AFAIK this can be a foundation for some form of Snapshot Isolation https://www.sqliteconcepts.org/SI_index.html (?)
Also, are there guarantees that no two branches can be created at the exact same point in time?
Thanks for the excellent work! I can actually see some use cases for this in one of my side project. :-)
Branch off, do some queries, inserts/updates and then merge back in
Basically, git-sqlite already supports merges (see link above)
However I need a production ready solution.
There is also:
But the project does not seem mature enough.
Do you know if there is any way to achieve this with an aim for production? What would be the best way/stack to get this result with current available tools?
This also explains why merging is not included (it is simply not needed for this application).
I did an SQL-on-blockchain a while ago  and ran into this problem as well. I solved it by not committing the last N transactions, and re-executing them for each read query in a transaction. This obviously is not a very efficient solution (and still runs the risk of having to re-execute the whole chain of queries in case a chain split occurs further than N blocks before the current head).
In my implementation, the default is to take the records
from the "other" branch because you want 'devel' in 'master' not the other way around. Not sure I am clear. LMK.
Yes, LMDB is proved to be safe. It is used in many apps and even other DB implementations, including Monero.
What I have not tested is SQLite with WAL (Write-Ahead Log). In this case it may be faster than the default journal mode.
Is it possible to see a history of a column, table, schema, etc? Is it possible to tag a certain point in time?
It would be liberating for many schema designs that we could just change stuff and be sure that the database knew what was changed and when with the ability to roll changes back.
In LiteTree the database pages are stored on LMDB instead of writing them to the WAL.
LiteTree has MVCC, that comes from LMDB and SQLite's WAL. It can have many readers and one writer at the same time.
It seems like you do not rely on range queries at all.
Memory-mapped file database with zero-copy on reads, just returning the pointer to the data on memory.
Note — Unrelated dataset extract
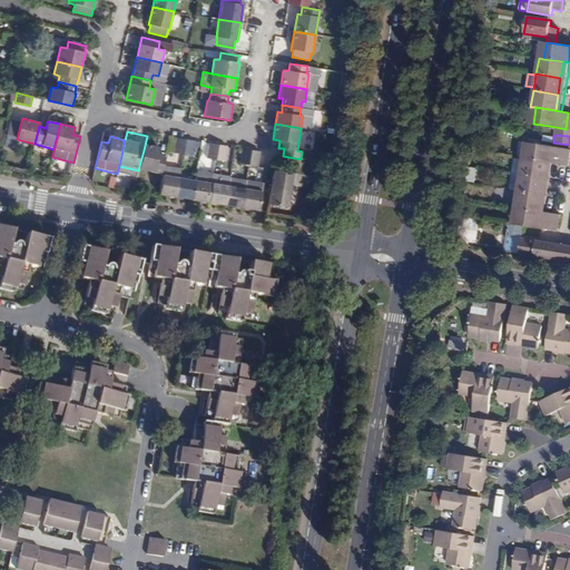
[(183,155),(185,139),(177,138),(174,153),(183,155)]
LMDB is awesome!
Noms doesn't have the appeal of SQL, but it is versioned and forkable and strongly typed data.
Or this could be used as some elementary partitioning logic where each branch is effectively a partition.
Why are you doing it like that? Does it lead to some limitation of some sort? Like making merge very costly?
It leads to an easier implementation and robustness, as the main data processing is done by SQLite and LMDB. LiteTree is something like a glue, and the code is simple. What leads to better maintainability.